> **Task to carry out**
Give back nothing but the number of lines in these entries that contain the word "Framework".

> **Extracted data**
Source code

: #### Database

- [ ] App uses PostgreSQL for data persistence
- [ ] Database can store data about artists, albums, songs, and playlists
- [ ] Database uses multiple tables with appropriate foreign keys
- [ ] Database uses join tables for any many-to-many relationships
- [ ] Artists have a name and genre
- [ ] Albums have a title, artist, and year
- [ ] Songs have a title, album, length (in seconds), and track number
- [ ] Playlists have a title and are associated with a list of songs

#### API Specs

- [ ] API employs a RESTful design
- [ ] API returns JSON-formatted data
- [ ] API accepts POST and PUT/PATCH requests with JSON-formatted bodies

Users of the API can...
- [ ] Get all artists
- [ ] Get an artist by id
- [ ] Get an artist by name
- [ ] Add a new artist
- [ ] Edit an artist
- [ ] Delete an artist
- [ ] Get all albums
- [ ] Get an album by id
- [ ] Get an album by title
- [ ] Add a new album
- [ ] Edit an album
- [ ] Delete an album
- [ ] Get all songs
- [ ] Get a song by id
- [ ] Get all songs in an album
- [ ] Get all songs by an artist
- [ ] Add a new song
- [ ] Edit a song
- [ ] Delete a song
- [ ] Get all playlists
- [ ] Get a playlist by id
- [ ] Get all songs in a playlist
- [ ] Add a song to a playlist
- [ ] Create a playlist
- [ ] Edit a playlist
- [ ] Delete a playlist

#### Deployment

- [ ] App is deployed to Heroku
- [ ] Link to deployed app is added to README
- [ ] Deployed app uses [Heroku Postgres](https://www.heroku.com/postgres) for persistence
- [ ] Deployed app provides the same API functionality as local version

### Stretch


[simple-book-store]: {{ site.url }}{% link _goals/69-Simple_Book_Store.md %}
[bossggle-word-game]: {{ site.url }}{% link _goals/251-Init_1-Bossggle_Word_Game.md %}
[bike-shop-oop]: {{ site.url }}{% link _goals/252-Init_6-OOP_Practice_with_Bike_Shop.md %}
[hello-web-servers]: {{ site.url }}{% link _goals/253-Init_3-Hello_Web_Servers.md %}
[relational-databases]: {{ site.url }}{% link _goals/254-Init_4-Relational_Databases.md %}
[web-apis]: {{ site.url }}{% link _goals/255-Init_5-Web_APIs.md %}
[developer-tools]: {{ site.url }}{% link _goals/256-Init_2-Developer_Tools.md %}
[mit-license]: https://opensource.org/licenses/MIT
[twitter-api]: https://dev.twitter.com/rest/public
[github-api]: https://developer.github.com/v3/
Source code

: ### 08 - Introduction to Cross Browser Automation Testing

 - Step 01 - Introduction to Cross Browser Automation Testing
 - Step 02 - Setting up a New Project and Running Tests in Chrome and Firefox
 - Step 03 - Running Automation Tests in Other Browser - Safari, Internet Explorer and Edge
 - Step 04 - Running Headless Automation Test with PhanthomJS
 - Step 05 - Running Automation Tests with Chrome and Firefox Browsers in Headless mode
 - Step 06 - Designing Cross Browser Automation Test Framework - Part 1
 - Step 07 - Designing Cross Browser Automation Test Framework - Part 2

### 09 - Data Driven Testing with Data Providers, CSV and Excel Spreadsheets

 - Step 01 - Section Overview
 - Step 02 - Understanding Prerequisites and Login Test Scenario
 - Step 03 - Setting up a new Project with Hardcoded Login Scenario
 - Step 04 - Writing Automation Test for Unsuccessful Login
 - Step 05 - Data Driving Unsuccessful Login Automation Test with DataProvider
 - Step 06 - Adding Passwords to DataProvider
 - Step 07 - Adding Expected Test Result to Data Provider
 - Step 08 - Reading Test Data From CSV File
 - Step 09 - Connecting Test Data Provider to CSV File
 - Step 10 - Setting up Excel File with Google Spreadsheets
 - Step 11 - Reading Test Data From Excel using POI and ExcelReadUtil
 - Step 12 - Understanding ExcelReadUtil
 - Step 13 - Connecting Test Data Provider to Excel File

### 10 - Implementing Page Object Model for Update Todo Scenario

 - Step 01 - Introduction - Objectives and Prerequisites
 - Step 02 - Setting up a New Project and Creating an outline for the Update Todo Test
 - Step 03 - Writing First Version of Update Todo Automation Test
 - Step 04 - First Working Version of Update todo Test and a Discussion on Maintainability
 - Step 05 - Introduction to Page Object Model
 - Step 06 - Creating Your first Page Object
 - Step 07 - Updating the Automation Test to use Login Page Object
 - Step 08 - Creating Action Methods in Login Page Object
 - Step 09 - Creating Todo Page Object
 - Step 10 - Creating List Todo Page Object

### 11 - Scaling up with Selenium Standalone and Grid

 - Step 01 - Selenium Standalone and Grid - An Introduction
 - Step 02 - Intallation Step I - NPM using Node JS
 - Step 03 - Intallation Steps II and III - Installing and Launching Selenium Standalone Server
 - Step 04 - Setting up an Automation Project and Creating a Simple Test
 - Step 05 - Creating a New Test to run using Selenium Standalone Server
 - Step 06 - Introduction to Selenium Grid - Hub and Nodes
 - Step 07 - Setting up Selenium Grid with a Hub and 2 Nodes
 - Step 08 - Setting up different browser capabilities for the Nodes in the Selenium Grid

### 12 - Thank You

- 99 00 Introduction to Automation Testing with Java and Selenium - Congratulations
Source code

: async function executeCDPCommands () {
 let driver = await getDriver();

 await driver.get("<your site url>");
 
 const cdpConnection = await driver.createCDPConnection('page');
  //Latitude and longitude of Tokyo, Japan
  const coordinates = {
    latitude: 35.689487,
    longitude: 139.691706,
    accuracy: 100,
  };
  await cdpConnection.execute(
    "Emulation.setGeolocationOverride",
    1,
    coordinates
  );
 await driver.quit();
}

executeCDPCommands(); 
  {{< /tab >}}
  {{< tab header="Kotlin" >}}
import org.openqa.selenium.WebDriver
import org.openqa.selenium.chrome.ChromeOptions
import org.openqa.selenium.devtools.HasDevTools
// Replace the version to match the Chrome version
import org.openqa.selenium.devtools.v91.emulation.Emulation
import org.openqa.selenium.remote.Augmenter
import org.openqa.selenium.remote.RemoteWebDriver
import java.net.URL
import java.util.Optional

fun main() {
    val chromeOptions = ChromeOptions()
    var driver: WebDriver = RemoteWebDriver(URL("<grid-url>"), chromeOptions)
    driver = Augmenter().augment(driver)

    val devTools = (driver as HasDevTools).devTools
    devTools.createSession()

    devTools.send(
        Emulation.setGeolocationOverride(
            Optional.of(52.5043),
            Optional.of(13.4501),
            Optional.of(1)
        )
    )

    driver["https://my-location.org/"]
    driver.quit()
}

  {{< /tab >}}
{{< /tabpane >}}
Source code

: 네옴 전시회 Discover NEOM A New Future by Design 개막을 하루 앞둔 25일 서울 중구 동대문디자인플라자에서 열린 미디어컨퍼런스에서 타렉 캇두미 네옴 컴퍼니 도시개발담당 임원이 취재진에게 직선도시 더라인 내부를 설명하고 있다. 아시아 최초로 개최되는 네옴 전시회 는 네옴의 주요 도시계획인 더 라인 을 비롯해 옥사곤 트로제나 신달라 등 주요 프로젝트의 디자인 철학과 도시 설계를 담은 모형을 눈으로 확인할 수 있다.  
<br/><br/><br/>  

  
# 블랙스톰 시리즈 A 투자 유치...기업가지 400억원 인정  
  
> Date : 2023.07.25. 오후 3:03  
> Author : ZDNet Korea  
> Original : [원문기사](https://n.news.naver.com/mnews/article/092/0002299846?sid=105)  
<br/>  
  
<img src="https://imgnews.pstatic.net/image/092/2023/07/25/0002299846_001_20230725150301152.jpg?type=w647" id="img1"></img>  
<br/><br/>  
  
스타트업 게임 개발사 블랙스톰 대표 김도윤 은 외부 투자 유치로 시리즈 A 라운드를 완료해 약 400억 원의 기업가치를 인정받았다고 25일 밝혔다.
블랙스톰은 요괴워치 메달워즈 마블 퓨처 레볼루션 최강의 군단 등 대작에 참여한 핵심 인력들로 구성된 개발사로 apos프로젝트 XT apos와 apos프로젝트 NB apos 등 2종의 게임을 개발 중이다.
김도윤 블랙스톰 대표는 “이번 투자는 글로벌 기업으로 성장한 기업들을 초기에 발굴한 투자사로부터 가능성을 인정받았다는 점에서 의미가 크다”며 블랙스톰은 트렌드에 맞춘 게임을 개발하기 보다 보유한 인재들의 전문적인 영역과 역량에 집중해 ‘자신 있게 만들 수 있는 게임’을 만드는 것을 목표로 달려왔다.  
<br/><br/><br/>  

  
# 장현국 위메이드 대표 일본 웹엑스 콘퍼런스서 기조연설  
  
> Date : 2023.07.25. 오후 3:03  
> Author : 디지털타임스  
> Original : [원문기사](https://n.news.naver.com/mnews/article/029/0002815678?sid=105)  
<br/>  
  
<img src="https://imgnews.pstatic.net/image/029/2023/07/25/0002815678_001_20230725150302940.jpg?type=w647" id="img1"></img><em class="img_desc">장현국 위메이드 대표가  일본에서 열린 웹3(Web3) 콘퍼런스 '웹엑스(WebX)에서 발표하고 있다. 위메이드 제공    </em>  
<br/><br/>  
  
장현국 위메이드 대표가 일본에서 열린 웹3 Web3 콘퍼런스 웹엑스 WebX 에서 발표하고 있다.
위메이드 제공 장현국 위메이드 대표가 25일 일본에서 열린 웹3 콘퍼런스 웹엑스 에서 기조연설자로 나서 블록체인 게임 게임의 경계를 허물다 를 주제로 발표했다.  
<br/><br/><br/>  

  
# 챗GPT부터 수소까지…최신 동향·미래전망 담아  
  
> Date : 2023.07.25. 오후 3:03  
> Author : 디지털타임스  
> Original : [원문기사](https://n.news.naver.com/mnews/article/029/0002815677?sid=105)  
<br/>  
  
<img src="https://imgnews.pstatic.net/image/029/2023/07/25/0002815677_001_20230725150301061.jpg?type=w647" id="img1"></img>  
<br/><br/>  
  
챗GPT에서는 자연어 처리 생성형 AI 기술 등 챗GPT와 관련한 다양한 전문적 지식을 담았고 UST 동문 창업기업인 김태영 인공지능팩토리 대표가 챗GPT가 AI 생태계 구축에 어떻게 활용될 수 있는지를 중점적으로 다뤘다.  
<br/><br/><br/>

> **Written answer**
2